Dave and I watched Obama's speech yesterday. His teleprompter strategy is very different from other presidents: he has two teleprompters placed to his left and right and he keeps looking back and forth, which takes quite some skill. That gives the impression that he is looking at the whole audience in the room. But he never looks straight into the camera, making it seem like he never really looks at his biggest audience, which is watching him on TVs all over the nation. Seems less intimate to me...
There were a lot of points I agreed with but I have to say that I strongly disagree on his call to increase the percentage of college graduates. In the US, a college education is a huge financial burden on families. Unfortunately, that probably won't change. The problem is that you need a college degree to get a decent job. Shouldn't we try to change that by offering true alternatives to a college education that prepare people for a career (e.g., apprenticeships, trade schools)?
For me, the biggest kicker was this statement from Obama:
"We are committed to the goal of a re-tooled, re-imagined auto industry that can compete and win. Millions of jobs depend on it; scores of communities depend on it; and I believe the nation that invented the automobile cannot walk away from it."

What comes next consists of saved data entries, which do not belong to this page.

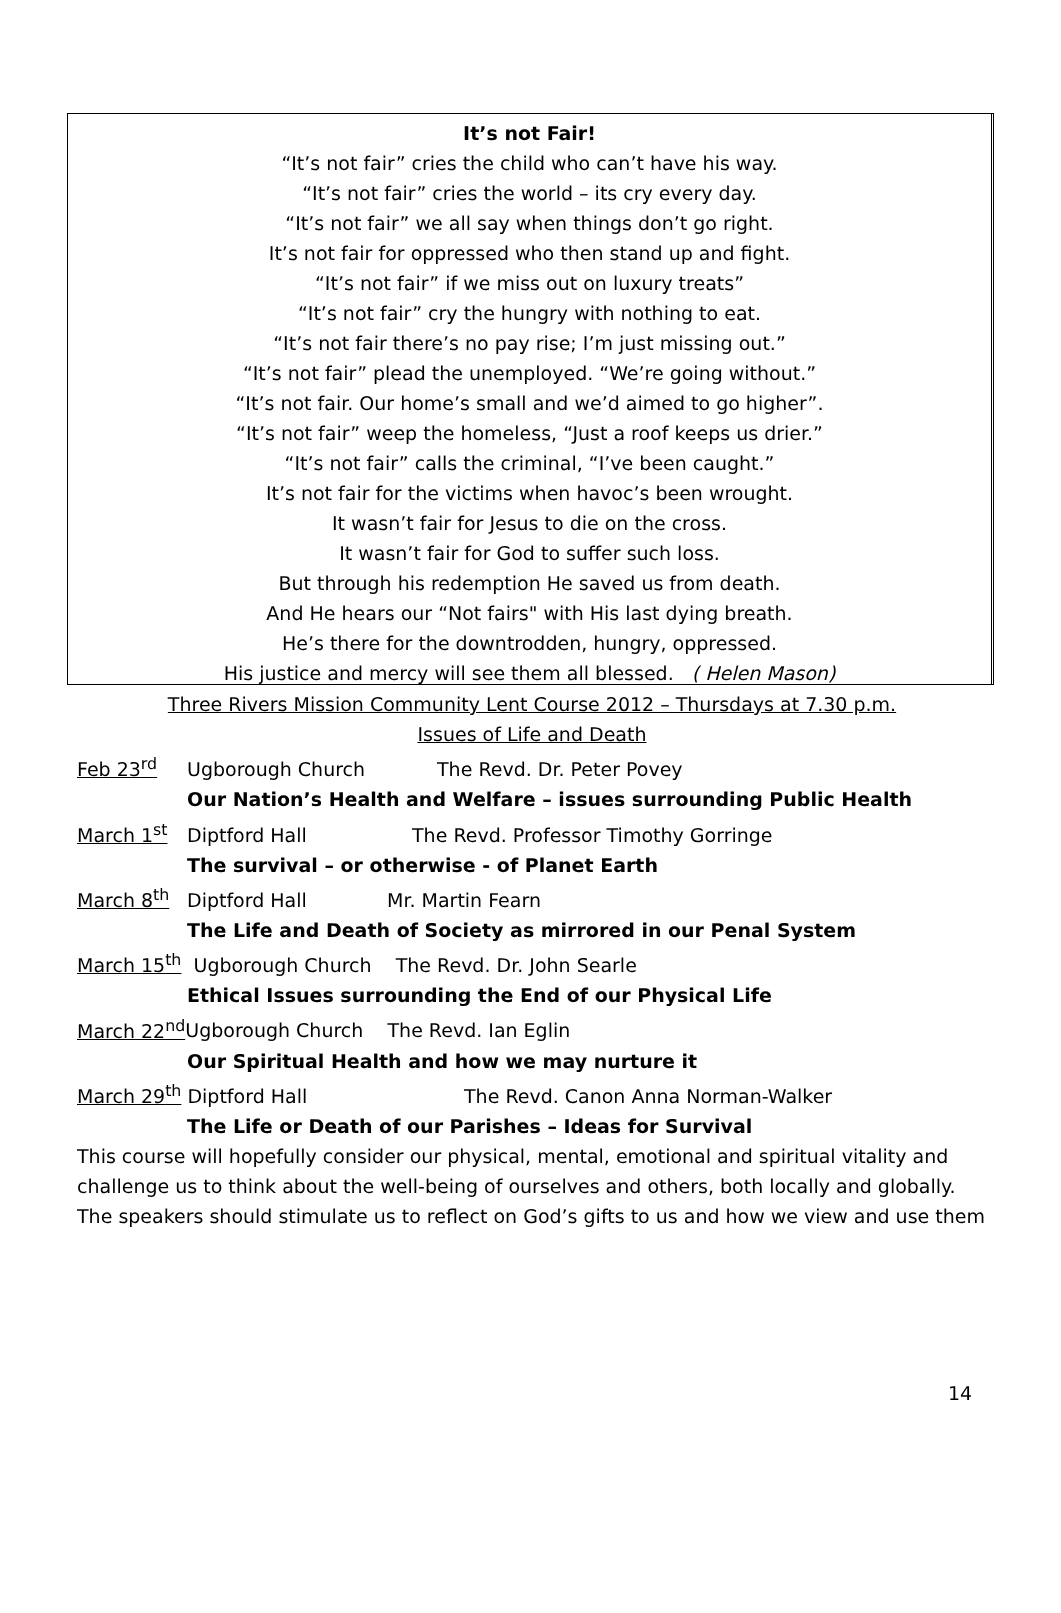It’s not Fair!
“It’s not fair” cries the child who can’t have his way.
“It’s not fair” cries the world – its cry every day.
“It’s not fair” we all say when things don’t go right.
It’s not fair for oppressed who then stand up and fight.
“It’s not fair” if we miss out on luxury treats”
“It’s not fair” cry the hungry with nothing to eat.
“It’s not fair there’s no pay rise; I’m just missing out.”
“It’s not fair” plead the unemployed. “We’re going without.”
“It’s not fair. Our home’s small and we’d aimed to go higher”.
“It’s not fair” weep the homeless, “Just a roof keeps us drier.”
“It’s not fair” calls the criminal, “I’ve been caught.”
It’s not fair for the victims when havoc’s been wrought.
It wasn’t fair for Jesus to die on the cross.
It wasn’t fair for God to suffer such loss.
But through his redemption He saved us from death.
And He hears our “Not fairs" with His last dying breath.
He’s there for the downtrodden, hungry, oppressed.
His justice and mercy will see them all blessed. ( Helen Mason)
Three Rivers Mission Community Lent Course 2012 – Thursdays at 7.30 p.m.
Issues of Life and Death
Feb 23<sup>rd</sup> Ugborough Church The Revd. Dr. Peter Povey
Our Nation’s Health and Welfare – issues surrounding Public Health
March 1<sup>st</sup> Diptford Hall The Revd. Professor Timothy Gorringe
The survival – or otherwise - of Planet Earth
March 8<sup>th</sup> Diptford Hall Mr. Martin Fearn
The Life and Death of Society as mirrored in our Penal System
March 15<sup>th</sup> Ugborough Church The Revd. Dr. John Searle
Ethical Issues surrounding the End of our Physical Life
March 22<sup>nd</sup> Ugborough Church The Revd. Ian Eglin
Our Spiritual Health and how we may nurture it
March 29<sup>th</sup> Diptford Hall The Revd. Canon Anna Norman-Walker
The Life or Death of our Parishes – Ideas for Survival
This course will hopefully consider our physical, mental, emotional and spiritual vitality and challenge us to think about the well-being of ourselves and others, both locally and globally. The speakers should stimulate us to reflect on God’s gifts to us and how we view and use them
14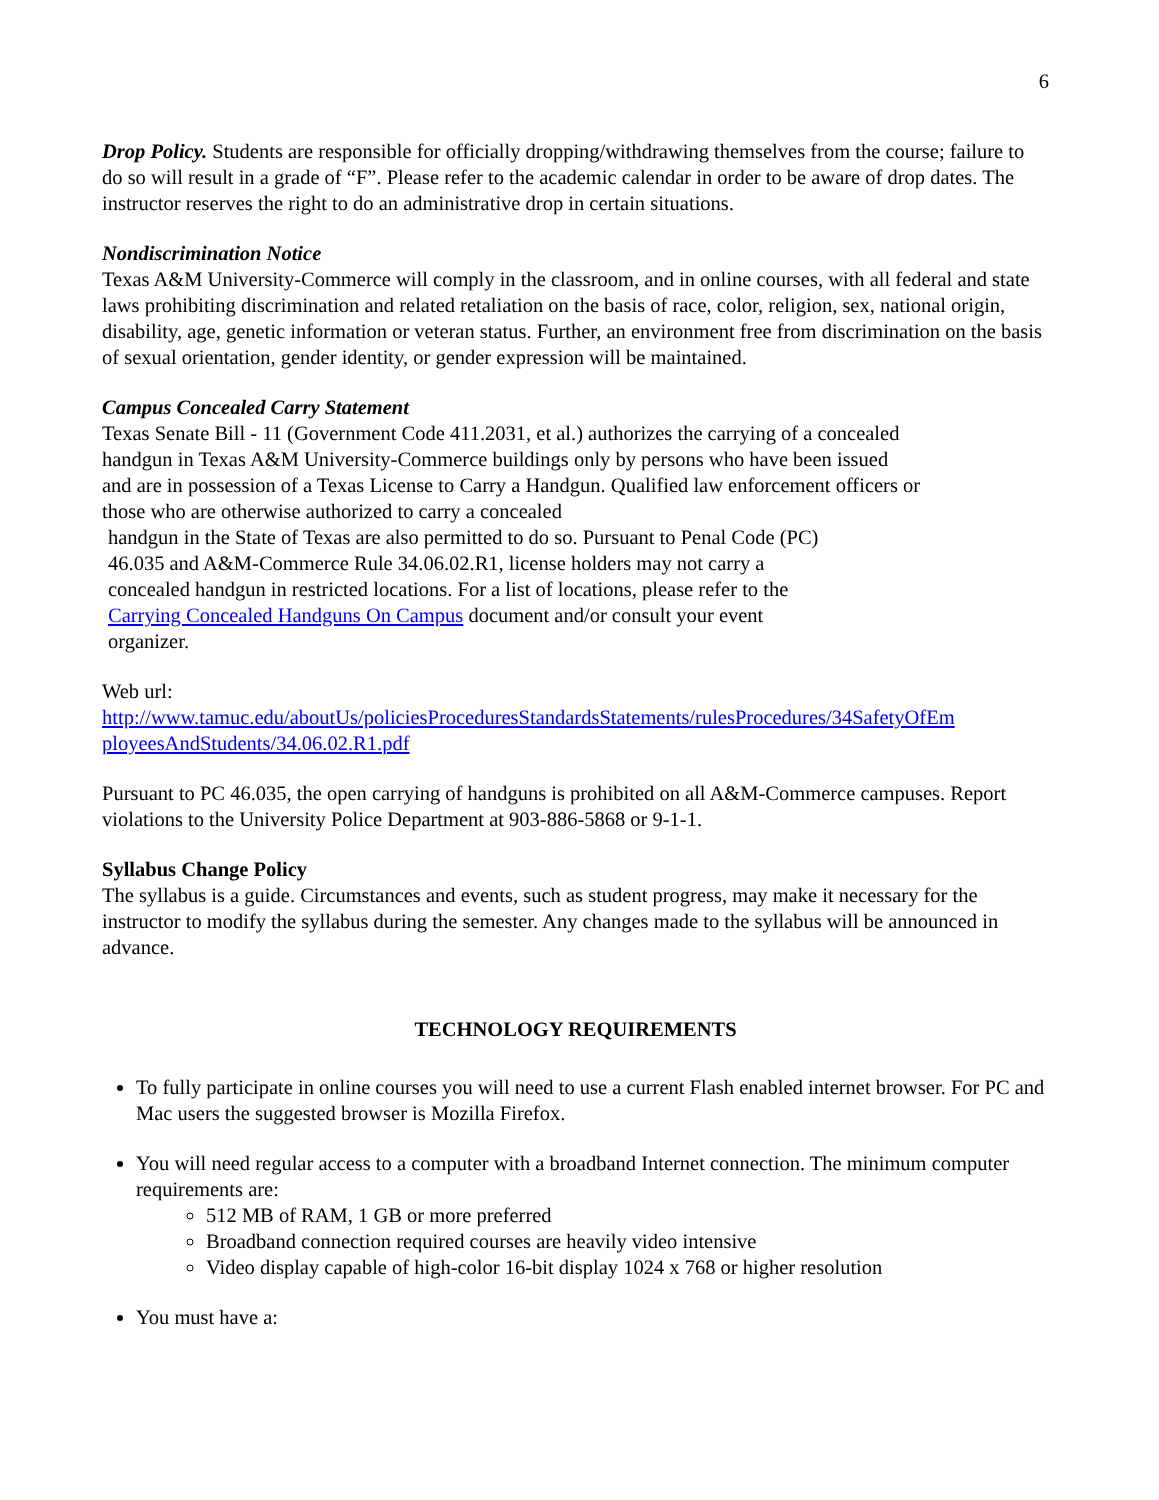6
Drop Policy. Students are responsible for officially dropping/withdrawing themselves from the course; failure to do so will result in a grade of “F”. Please refer to the academic calendar in order to be aware of drop dates. The instructor reserves the right to do an administrative drop in certain situations.
Nondiscrimination Notice
Texas A&M University-Commerce will comply in the classroom, and in online courses, with all federal and state laws prohibiting discrimination and related retaliation on the basis of race, color, religion, sex, national origin, disability, age, genetic information or veteran status. Further, an environment free from discrimination on the basis of sexual orientation, gender identity, or gender expression will be maintained.
Campus Concealed Carry Statement
Texas Senate Bill - 11 (Government Code 411.2031, et al.) authorizes the carrying of a concealed handgun in Texas A&M University-Commerce buildings only by persons who have been issued and are in possession of a Texas License to Carry a Handgun. Qualified law enforcement officers or those who are otherwise authorized to carry a concealed
handgun in the State of Texas are also permitted to do so. Pursuant to Penal Code (PC)
46.035 and A&M-Commerce Rule 34.06.02.R1, license holders may not carry a
concealed handgun in restricted locations. For a list of locations, please refer to the
Carrying Concealed Handguns On Campus document and/or consult your event
organizer.
Web url:
http://www.tamuc.edu/aboutUs/policiesProceduresStandardsStatements/rulesProcedures/34SafetyOfEm ployeesAndStudents/34.06.02.R1.pdf
Pursuant to PC 46.035, the open carrying of handguns is prohibited on all A&M-Commerce campuses. Report violations to the University Police Department at 903-886-5868 or 9-1-1.
Syllabus Change Policy
The syllabus is a guide. Circumstances and events, such as student progress, may make it necessary for the instructor to modify the syllabus during the semester. Any changes made to the syllabus will be announced in advance.
TECHNOLOGY REQUIREMENTS
To fully participate in online courses you will need to use a current Flash enabled internet browser. For PC and Mac users the suggested browser is Mozilla Firefox.
You will need regular access to a computer with a broadband Internet connection. The minimum computer requirements are:
512 MB of RAM, 1 GB or more preferred
Broadband connection required courses are heavily video intensive
Video display capable of high-color 16-bit display 1024 x 768 or higher resolution
You must have a:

Honey, I hate to break it to you but the automobile was not invented in the US but by Carl Benz in Germany. Didn't anybody check his speech for factual errors? This is pretty embarrassing, if you ask me.
3 comments:
Guess it depends on how you define it?
http://en.wikipedia.org/wiki/History_of_the_automobile
I completely agree with your comment on too many college graduates. We need to offer other alternatives to prepare young people for a successful career. College isn't for everyone.
I noticed that in later comments Obama referred to "developed the automobile industry".